**Exercise requirements:** The records follow. Filter them to the lines that hold "Sierra".

Record excerpts START

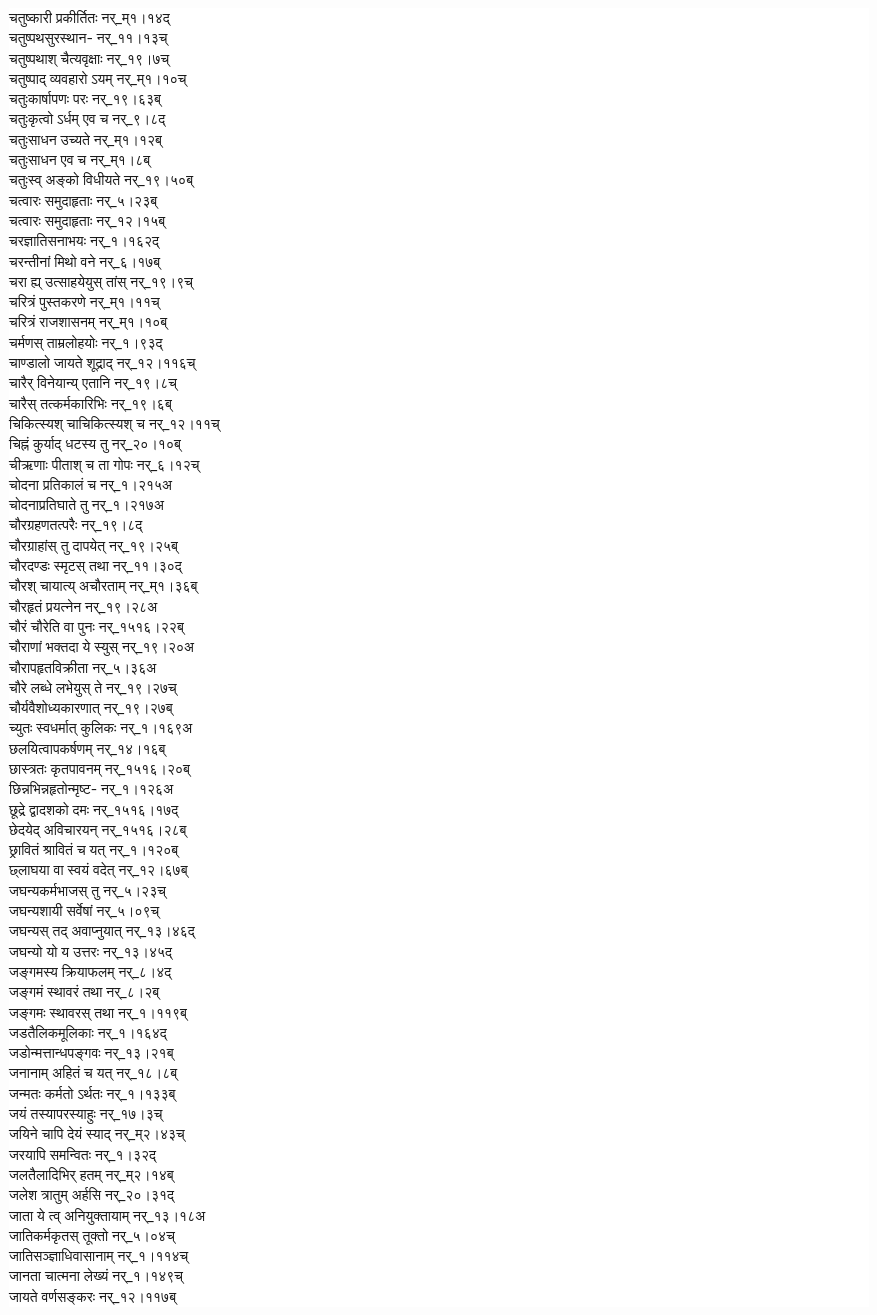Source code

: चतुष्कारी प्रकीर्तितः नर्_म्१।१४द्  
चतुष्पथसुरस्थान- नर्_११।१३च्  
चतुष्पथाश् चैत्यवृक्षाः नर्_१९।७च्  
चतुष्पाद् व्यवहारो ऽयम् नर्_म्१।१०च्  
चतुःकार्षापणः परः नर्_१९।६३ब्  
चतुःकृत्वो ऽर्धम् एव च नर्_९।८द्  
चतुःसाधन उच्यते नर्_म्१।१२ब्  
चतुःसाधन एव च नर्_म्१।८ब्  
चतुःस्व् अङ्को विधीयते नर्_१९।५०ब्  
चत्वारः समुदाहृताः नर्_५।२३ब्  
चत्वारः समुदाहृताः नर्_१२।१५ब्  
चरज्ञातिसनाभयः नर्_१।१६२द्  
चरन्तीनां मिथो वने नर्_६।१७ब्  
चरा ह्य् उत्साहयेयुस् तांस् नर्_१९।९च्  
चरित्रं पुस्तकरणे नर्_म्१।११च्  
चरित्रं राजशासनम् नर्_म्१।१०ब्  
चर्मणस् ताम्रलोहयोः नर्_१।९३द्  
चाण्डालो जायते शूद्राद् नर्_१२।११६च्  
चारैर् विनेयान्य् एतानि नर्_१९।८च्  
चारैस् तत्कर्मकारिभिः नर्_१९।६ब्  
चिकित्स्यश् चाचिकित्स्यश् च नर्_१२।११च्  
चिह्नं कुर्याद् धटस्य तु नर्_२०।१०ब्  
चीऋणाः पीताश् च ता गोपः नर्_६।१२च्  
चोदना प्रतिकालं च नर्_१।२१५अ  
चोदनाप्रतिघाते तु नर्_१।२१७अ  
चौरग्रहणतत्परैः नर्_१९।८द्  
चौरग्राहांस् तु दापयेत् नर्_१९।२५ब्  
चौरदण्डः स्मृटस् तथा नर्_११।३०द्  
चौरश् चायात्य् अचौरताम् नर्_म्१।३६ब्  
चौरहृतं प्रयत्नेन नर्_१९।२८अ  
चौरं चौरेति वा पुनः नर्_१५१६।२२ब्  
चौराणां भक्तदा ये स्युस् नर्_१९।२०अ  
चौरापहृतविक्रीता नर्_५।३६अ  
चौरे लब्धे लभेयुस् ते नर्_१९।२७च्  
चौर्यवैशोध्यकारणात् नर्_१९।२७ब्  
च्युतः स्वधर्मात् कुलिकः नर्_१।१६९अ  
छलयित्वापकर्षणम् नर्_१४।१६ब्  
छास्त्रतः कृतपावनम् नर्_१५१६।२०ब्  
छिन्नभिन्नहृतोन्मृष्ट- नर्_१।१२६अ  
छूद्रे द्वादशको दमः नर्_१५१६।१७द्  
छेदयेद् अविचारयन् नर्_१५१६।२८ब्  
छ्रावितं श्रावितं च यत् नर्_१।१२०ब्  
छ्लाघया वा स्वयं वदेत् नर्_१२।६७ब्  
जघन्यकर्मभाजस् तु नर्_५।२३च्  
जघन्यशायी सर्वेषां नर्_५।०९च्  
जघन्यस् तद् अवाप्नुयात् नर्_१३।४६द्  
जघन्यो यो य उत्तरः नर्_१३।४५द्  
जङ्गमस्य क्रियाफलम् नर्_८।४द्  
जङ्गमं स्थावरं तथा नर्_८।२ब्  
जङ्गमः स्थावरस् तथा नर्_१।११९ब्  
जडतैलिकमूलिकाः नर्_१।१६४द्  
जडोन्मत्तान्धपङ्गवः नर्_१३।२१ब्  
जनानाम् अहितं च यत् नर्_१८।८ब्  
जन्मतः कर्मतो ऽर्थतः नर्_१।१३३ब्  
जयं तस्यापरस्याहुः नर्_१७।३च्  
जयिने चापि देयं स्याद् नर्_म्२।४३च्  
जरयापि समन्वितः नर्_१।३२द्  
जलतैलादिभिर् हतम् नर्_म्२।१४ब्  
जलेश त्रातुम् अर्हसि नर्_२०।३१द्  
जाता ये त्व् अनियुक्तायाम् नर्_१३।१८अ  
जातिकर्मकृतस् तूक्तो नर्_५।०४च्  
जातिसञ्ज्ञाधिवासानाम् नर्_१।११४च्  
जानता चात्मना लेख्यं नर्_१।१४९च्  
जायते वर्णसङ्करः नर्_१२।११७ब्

Record excerpts END
Record excerpts START

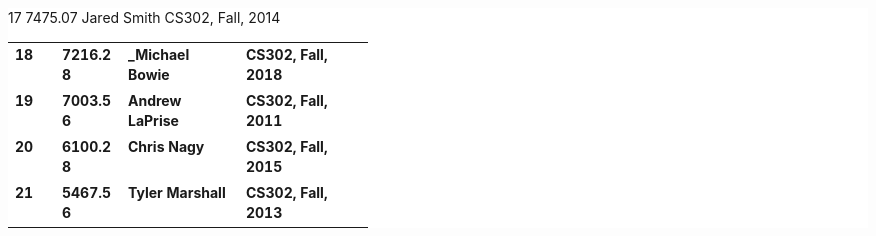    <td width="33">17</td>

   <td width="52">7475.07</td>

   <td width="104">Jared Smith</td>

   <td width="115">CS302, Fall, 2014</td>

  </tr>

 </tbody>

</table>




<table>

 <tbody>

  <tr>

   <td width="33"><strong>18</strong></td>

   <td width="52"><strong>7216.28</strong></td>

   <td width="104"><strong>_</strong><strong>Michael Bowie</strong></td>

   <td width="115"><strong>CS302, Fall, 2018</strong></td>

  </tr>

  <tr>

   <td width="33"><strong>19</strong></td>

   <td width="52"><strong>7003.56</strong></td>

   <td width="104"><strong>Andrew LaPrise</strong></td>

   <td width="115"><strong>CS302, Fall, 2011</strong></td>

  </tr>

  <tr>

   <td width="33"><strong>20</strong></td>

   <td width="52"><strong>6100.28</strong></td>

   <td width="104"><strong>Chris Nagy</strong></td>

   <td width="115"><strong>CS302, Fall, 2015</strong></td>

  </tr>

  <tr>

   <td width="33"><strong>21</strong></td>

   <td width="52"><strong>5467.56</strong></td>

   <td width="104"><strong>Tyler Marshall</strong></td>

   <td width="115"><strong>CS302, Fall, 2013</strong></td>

Record excerpts END
Record excerpts START

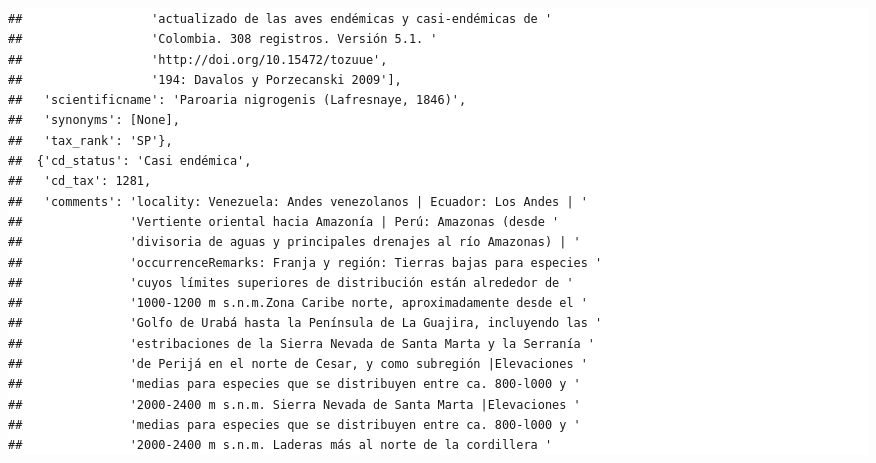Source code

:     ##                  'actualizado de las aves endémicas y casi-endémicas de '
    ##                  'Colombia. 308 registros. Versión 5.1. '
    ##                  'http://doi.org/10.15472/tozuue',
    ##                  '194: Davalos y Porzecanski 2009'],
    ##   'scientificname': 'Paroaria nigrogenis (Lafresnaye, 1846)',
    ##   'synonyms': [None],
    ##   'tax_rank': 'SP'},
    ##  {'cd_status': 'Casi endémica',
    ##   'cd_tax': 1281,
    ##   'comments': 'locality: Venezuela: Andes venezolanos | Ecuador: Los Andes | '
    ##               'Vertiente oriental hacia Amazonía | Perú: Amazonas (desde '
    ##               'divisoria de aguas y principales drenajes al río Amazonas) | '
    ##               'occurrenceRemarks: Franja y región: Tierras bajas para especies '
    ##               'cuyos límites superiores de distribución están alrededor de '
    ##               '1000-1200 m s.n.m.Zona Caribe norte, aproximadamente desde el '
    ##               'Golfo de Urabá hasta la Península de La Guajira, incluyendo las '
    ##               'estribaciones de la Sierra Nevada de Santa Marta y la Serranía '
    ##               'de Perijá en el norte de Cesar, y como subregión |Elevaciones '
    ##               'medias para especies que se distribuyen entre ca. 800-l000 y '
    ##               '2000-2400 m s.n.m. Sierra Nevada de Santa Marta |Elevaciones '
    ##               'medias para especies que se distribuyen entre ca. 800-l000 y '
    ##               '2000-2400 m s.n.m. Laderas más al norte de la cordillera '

Record excerpts END

**Output of the exercise:**
    ##               'estribaciones de la Sierra Nevada de Santa Marta y la Serranía '
    ##               '2000-2400 m s.n.m. Sierra Nevada de Santa Marta |Elevaciones '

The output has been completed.